## Problem to work on
Give again, exactly as written, each line of the material below starting at the line that contains "14: (305, 89, 0.84)" and ending at the line that contains "32: (421, 380, 1.05)". Both ends count, and no other line does.

## Record set

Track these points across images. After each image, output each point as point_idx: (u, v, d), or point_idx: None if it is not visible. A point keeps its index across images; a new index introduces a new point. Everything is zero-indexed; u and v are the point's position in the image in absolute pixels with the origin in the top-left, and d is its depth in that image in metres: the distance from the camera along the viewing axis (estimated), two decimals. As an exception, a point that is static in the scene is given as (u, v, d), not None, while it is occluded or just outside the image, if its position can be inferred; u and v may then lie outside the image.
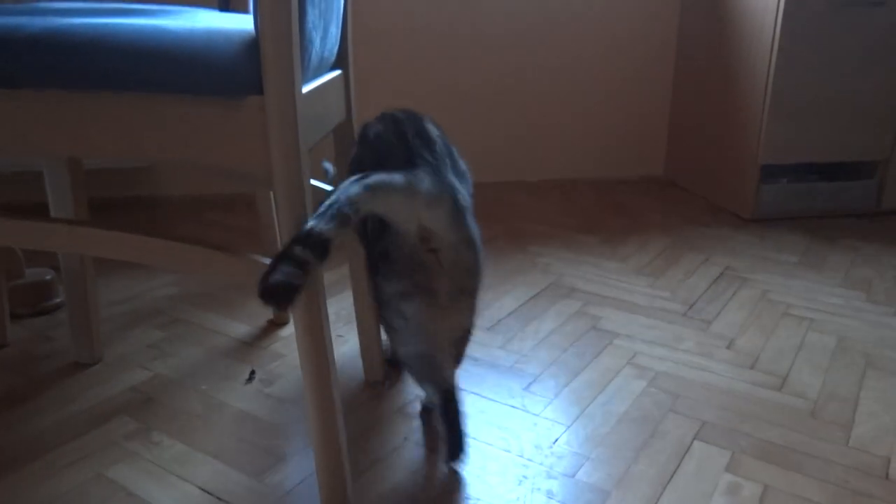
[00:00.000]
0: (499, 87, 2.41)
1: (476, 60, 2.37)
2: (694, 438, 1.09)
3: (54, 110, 0.77)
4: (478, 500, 0.95)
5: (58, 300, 1.48)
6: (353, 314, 1.22)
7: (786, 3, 1.94)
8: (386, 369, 1.24)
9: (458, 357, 1.06)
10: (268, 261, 0.82)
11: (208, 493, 0.95)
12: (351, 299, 1.51)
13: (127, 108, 0.76)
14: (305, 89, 0.84)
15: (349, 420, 1.12)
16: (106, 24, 0.76)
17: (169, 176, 2.23)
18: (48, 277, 1.47)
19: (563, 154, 2.55)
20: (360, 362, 1.28)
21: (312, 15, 0.83)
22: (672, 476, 1.00)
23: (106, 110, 0.77)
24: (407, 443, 1.06)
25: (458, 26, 2.32)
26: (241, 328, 1.41)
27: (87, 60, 0.73)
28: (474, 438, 1.08)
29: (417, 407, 1.15)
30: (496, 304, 1.55)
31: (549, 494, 0.96)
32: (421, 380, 1.05)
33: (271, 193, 1.37)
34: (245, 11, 1.27)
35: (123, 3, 1.60)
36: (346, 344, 1.36)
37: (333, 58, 1.02)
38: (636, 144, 2.60)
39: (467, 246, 0.94)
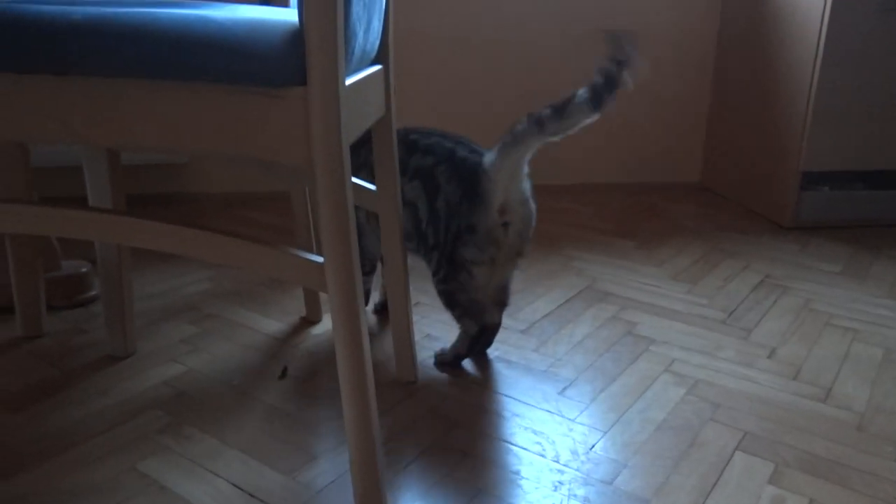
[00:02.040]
0: (535, 91, 2.39)
1: (513, 63, 2.35)
2: (735, 449, 1.05)
3: (99, 98, 0.77)
4: (513, 504, 0.93)
5: (93, 293, 1.49)
6: (387, 314, 1.21)
7: (832, 7, 1.89)
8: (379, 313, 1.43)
9: (503, 300, 1.28)
10: (308, 256, 0.81)
11: (240, 488, 0.94)
12: (384, 299, 1.50)
13: (170, 97, 0.76)
14: (348, 82, 0.83)
15: (382, 419, 1.10)
16: (151, 13, 0.76)
17: (203, 172, 2.24)
18: (84, 270, 1.48)
19: (599, 158, 2.52)
20: (393, 362, 1.26)
21: (357, 7, 0.82)
22: (713, 487, 0.97)
23: (149, 99, 0.76)
24: (440, 443, 1.05)
25: (497, 31, 2.30)
26: (273, 324, 1.40)
27: (132, 47, 0.73)
28: (509, 442, 1.05)
29: (446, 409, 1.14)
30: (530, 306, 1.52)
31: (586, 501, 0.93)
32: (463, 316, 1.23)
33: (306, 191, 1.36)
34: (285, 5, 1.26)
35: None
36: (379, 343, 1.35)
37: (375, 52, 1.01)
38: (673, 150, 2.56)
39: (530, 219, 1.20)
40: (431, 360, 1.28)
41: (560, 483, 0.97)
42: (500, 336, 1.38)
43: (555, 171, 2.50)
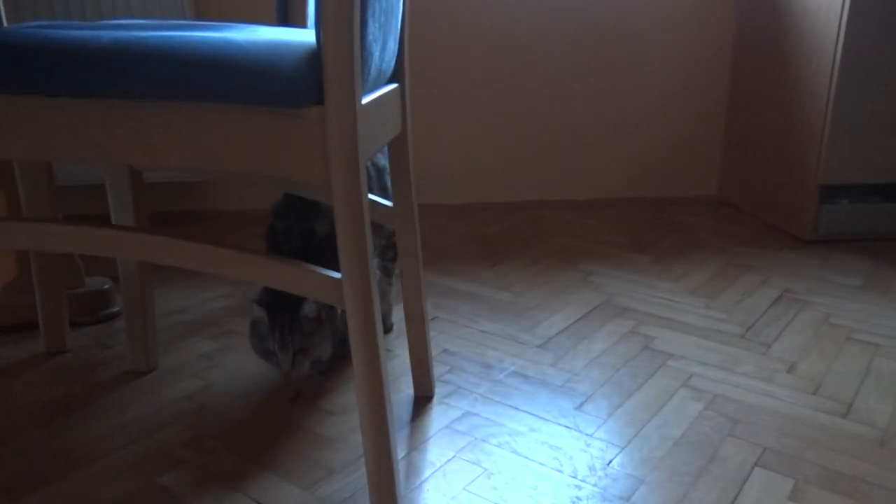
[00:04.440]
0: (549, 104, 2.40)
1: (526, 77, 2.36)
2: (755, 465, 1.05)
3: (125, 120, 0.78)
4: (530, 520, 0.92)
5: (115, 309, 1.51)
6: (404, 330, 1.21)
7: (849, 16, 1.89)
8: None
9: None
10: (326, 272, 0.82)
11: (258, 501, 0.95)
12: (401, 314, 1.51)
13: (193, 118, 0.78)
14: (364, 101, 0.84)
15: (399, 434, 1.11)
16: (173, 36, 0.78)
17: (221, 190, 2.27)
18: (106, 287, 1.51)
19: (614, 173, 2.52)
20: (409, 378, 1.27)
21: (373, 27, 0.83)
22: (732, 503, 0.96)
23: (173, 120, 0.78)
24: (457, 459, 1.05)
25: (508, 43, 2.32)
26: (291, 340, 1.41)
27: (154, 69, 0.75)
28: (525, 457, 1.06)
29: (463, 424, 1.14)
30: (546, 322, 1.53)
31: (604, 517, 0.93)
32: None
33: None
34: (303, 26, 1.29)
35: (186, 20, 1.64)
36: (395, 359, 1.35)
37: (391, 71, 1.03)
38: (689, 163, 2.56)
39: None
40: (448, 376, 1.28)
41: (578, 499, 0.97)
42: (516, 351, 1.38)
43: (570, 187, 2.50)
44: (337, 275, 0.81)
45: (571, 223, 2.25)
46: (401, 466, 1.03)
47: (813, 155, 2.03)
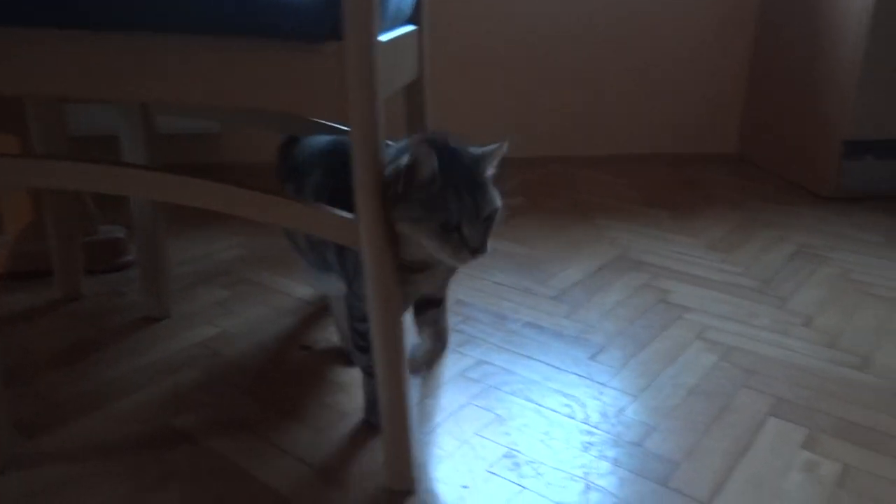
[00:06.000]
0: (567, 58, 2.36)
1: (543, 31, 2.31)
2: (769, 414, 1.04)
3: (139, 54, 0.77)
4: (542, 464, 0.93)
5: (129, 258, 1.51)
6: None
7: (879, -32, 1.82)
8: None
9: None
10: (342, 213, 0.81)
11: (273, 443, 0.96)
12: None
13: (207, 52, 0.76)
14: (383, 38, 0.82)
15: (413, 380, 1.11)
16: (183, -32, 0.76)
17: (237, 142, 2.25)
18: (120, 235, 1.51)
19: (633, 129, 2.48)
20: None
21: (388, -39, 0.81)
22: (745, 451, 0.96)
23: (187, 54, 0.76)
24: (470, 404, 1.05)
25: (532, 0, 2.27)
26: (305, 289, 1.41)
27: (172, 2, 0.73)
28: (538, 404, 1.05)
29: (476, 372, 1.14)
30: (562, 273, 1.51)
31: (615, 462, 0.93)
32: None
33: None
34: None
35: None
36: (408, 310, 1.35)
37: (409, 11, 1.00)
38: (710, 119, 2.51)
39: None
40: (462, 326, 1.28)
41: (590, 444, 0.97)
42: (530, 302, 1.37)
43: (589, 142, 2.47)
44: (353, 216, 0.80)
45: (588, 179, 2.22)
46: (414, 412, 1.03)
47: (838, 110, 1.98)
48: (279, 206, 0.83)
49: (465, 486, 0.88)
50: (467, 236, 0.80)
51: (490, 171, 0.86)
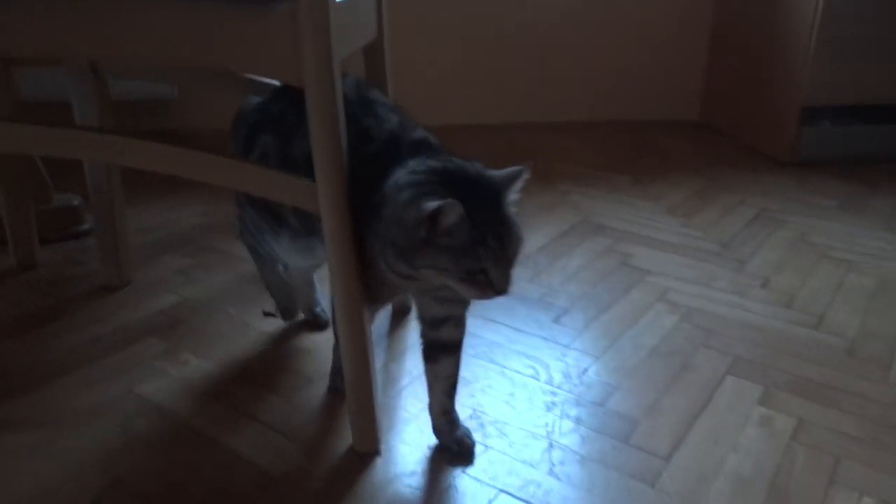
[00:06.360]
0: (529, 24, 2.34)
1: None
2: (726, 373, 1.07)
3: (87, 11, 0.75)
4: (506, 424, 0.94)
5: (86, 227, 1.48)
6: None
7: (838, -67, 1.84)
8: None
9: None
10: (301, 178, 0.80)
11: (236, 408, 0.95)
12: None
13: (159, 10, 0.74)
14: (337, -4, 0.81)
15: (378, 345, 1.11)
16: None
17: (194, 108, 2.21)
18: (76, 203, 1.47)
19: (595, 95, 2.48)
20: (387, 292, 1.27)
21: (345, -84, 0.79)
22: (703, 408, 0.98)
23: (138, 11, 0.74)
24: (434, 369, 1.06)
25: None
26: (268, 257, 1.40)
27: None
28: (502, 366, 1.07)
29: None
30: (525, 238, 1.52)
31: (578, 421, 0.95)
32: None
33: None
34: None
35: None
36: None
37: (366, -30, 0.98)
38: (671, 86, 2.53)
39: None
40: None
41: (553, 404, 0.98)
42: (494, 267, 1.38)
43: (551, 108, 2.47)
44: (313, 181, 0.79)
45: (551, 145, 2.23)
46: (378, 376, 1.04)
47: (796, 76, 2.01)
48: (236, 169, 0.81)
49: (430, 447, 0.90)
50: (494, 279, 0.74)
51: (512, 197, 0.78)
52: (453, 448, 0.89)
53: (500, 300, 1.21)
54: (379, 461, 0.87)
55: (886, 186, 1.91)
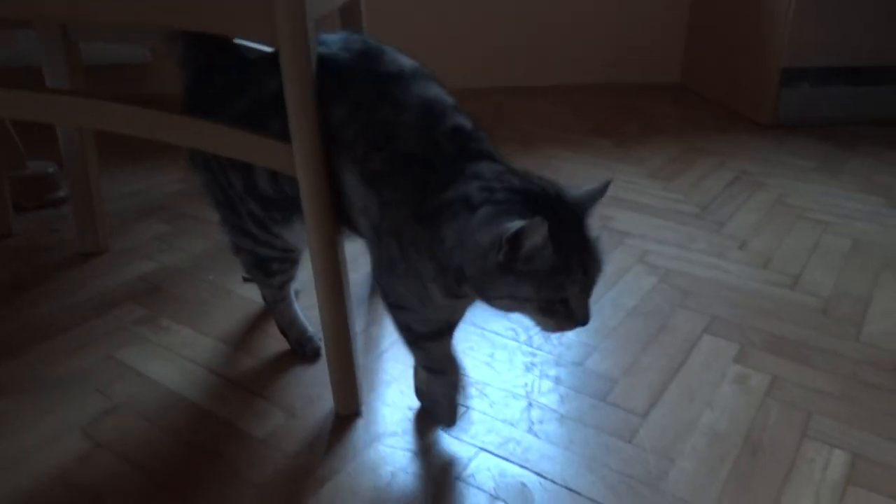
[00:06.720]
0: (512, -14, 2.31)
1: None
2: (703, 332, 1.08)
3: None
4: (486, 385, 0.95)
5: (61, 194, 1.46)
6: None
7: None
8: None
9: None
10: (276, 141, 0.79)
11: (216, 373, 0.95)
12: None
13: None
14: (310, -47, 0.79)
15: (358, 309, 1.11)
16: None
17: (169, 73, 2.17)
18: (50, 170, 1.45)
19: (576, 59, 2.47)
20: (365, 261, 1.26)
21: None
22: (680, 366, 1.00)
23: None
24: (415, 332, 1.06)
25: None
26: (247, 223, 1.39)
27: None
28: (482, 328, 1.07)
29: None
30: (506, 203, 1.52)
31: (557, 381, 0.96)
32: None
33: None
34: None
35: None
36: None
37: (340, -73, 0.96)
38: (652, 49, 2.51)
39: None
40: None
41: (532, 365, 0.99)
42: (475, 231, 1.38)
43: (532, 73, 2.45)
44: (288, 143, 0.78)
45: (533, 109, 2.22)
46: (359, 340, 1.04)
47: (776, 38, 2.00)
48: (210, 130, 0.80)
49: (411, 408, 0.90)
50: (575, 309, 0.68)
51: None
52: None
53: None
54: (360, 422, 0.88)
55: (864, 148, 1.92)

## Written answer
14: (305, 89, 0.84)
15: (349, 420, 1.12)
16: (106, 24, 0.76)
17: (169, 176, 2.23)
18: (48, 277, 1.47)
19: (563, 154, 2.55)
20: (360, 362, 1.28)
21: (312, 15, 0.83)
22: (672, 476, 1.00)
23: (106, 110, 0.77)
24: (407, 443, 1.06)
25: (458, 26, 2.32)
26: (241, 328, 1.41)
27: (87, 60, 0.73)
28: (474, 438, 1.08)
29: (417, 407, 1.15)
30: (496, 304, 1.55)
31: (549, 494, 0.96)
32: (421, 380, 1.05)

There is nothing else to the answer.